The Judiciary Of the Bahamas
The Bahamas judicial system follows the English Common Law. The Legal Service Commission constitutes five persons headed by the Chief Justice. The Highest court is the Supreme Court and 12 justices serving it comprise of the Chief Justice and five judges from the court of appeal. The Privy Council in London is the highest appellate court in the country. The Magistrate Courts listen to indictable matters and determine whether the accused should face trial in the Supreme Court or Court of Appeal. Civil cases are usually heard by the judge alone, and any appeal lies with the Supreme Court. On the advice of both the Prime Minister and opposition leader, the governor-general selects the chief justice. The judicial commission advises the governor-general on the appointment of other judges. The judicial system is independent of parliament and the executive.
A two-party system characterizes the political fabric of the Bahamas. The two parties dominating the country are the center-left Progressive Liberty Party and the center-right Free National Movement.

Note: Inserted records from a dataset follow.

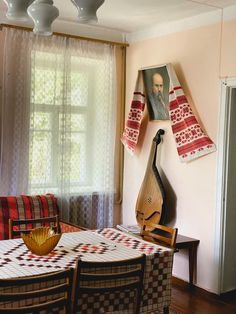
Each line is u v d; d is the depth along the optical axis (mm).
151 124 4699
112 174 4973
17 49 4293
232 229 4016
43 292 1981
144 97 4688
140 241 2928
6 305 2086
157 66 4406
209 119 4016
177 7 3938
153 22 4512
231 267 4047
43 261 2445
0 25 4219
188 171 4238
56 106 4504
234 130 3939
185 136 4176
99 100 4828
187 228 4258
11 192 4316
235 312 3623
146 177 4617
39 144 4434
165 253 2613
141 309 2492
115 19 4441
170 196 4453
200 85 4113
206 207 4059
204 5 3828
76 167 4719
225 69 3859
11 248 2713
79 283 2139
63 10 4199
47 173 4488
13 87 4297
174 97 4234
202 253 4094
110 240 2945
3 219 3850
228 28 3828
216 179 3943
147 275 2510
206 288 4055
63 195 4570
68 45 4582
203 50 4074
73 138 4680
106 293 2357
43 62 4426
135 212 4828
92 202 4859
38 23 2529
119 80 5066
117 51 5023
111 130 4926
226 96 3846
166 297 2611
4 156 4281
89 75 4762
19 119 4305
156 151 4555
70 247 2752
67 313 2092
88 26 4758
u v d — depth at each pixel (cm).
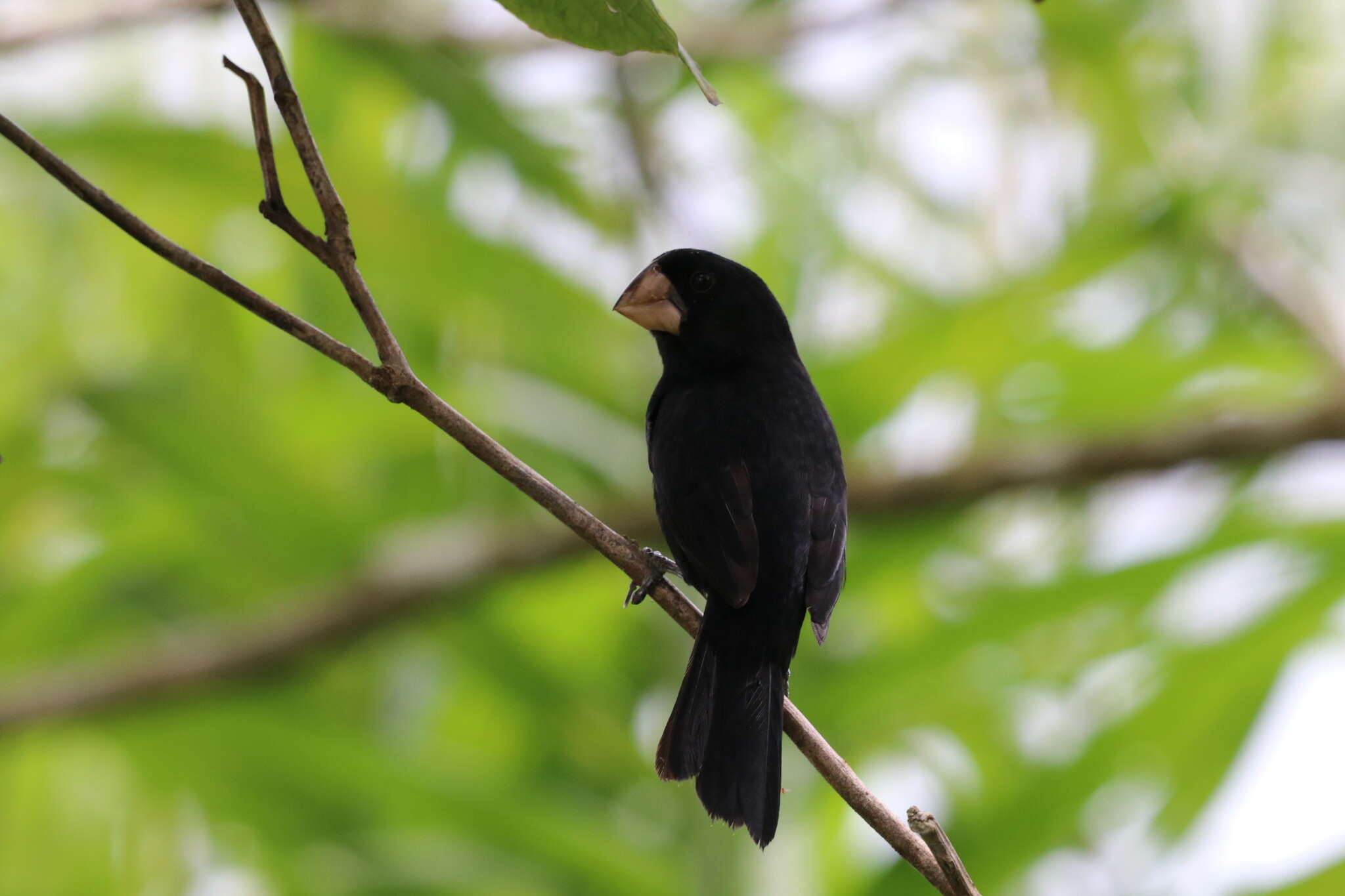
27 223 1238
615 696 976
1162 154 1249
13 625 1159
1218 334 1233
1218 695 891
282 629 1027
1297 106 1267
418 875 867
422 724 1154
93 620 1167
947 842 470
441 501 1166
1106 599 928
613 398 1073
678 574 651
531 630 1040
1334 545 916
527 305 1095
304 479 1106
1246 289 1243
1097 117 1284
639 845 907
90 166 1121
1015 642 977
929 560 1082
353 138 1179
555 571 1030
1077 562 991
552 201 1104
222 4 1157
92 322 1254
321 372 1214
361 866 918
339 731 960
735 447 660
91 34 1130
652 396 748
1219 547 916
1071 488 1059
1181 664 888
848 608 1025
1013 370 1106
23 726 1007
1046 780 885
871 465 1046
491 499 1116
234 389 1225
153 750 1048
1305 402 1072
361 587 1033
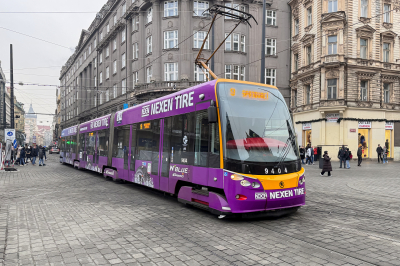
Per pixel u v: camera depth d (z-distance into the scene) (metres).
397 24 30.55
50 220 6.96
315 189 11.34
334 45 28.47
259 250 4.93
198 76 29.75
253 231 6.02
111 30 41.41
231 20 30.83
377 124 29.30
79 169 21.81
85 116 54.62
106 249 5.03
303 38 31.11
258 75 31.83
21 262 4.48
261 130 6.99
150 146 10.38
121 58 39.53
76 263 4.44
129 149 12.23
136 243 5.32
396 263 4.33
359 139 28.94
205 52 29.81
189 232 5.99
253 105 7.23
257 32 32.03
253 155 6.61
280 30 33.53
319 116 29.28
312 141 30.27
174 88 29.11
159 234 5.86
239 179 6.41
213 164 6.98
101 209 8.15
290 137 7.26
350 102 28.31
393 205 8.38
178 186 8.80
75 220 6.96
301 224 6.50
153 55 30.52
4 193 10.88
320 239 5.45
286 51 33.69
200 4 30.14
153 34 30.64
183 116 8.46
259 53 31.95
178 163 8.55
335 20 27.97
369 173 17.30
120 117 13.63
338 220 6.81
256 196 6.39
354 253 4.74
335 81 28.53
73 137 23.48
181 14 29.62
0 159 21.22
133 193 10.94
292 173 6.91
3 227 6.37
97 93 49.19
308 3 30.89
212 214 7.54
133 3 34.66
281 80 33.47
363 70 28.77
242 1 31.34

Other parties like the Bahamas Democratic Movement, Democratic National Alliance, and the Coalition for Democratic Reform have been unable to win parliamentary elections.

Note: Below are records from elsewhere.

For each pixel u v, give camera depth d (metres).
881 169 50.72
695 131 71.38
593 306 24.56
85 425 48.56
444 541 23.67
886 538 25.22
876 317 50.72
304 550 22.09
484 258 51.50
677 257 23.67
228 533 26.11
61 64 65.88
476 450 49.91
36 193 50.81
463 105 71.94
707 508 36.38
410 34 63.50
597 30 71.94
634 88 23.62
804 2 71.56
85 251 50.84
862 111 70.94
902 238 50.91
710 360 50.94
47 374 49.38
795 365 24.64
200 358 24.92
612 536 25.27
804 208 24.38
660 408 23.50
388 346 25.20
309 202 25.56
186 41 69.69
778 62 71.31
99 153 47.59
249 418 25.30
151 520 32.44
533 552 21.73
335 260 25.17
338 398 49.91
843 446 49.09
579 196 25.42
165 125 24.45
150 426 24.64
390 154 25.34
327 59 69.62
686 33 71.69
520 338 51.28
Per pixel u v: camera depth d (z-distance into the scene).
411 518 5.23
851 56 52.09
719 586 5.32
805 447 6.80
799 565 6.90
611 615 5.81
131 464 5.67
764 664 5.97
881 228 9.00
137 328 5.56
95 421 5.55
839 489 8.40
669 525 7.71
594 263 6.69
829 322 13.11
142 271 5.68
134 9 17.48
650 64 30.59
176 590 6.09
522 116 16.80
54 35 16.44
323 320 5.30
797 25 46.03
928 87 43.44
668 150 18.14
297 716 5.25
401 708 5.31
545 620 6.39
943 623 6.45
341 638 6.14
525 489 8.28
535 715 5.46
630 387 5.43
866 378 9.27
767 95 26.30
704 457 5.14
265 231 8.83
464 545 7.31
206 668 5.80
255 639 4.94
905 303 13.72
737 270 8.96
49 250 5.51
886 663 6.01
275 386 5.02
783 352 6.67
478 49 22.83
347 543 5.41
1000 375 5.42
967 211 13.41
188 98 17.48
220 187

Administrative Divisions Of the Bahamas
All the districts in the Bahamas are served by local government; except New Providence (contains 70% of the population) which is governed by the central government. The Bahamian Parliament enacted an Act that led to the establishment of Family Island Administrators, Local District Councilors, Local Government Districts, and Local Town Committees to govern the affairs of their respective districts with minimal interference from the Central Government. The Bahamas has 32 districts and elections are held every five years. 110 councilors and 281 towns Committee electives represent the various areas. They are responsible for the proper management and use of public funds in their individual constituencies.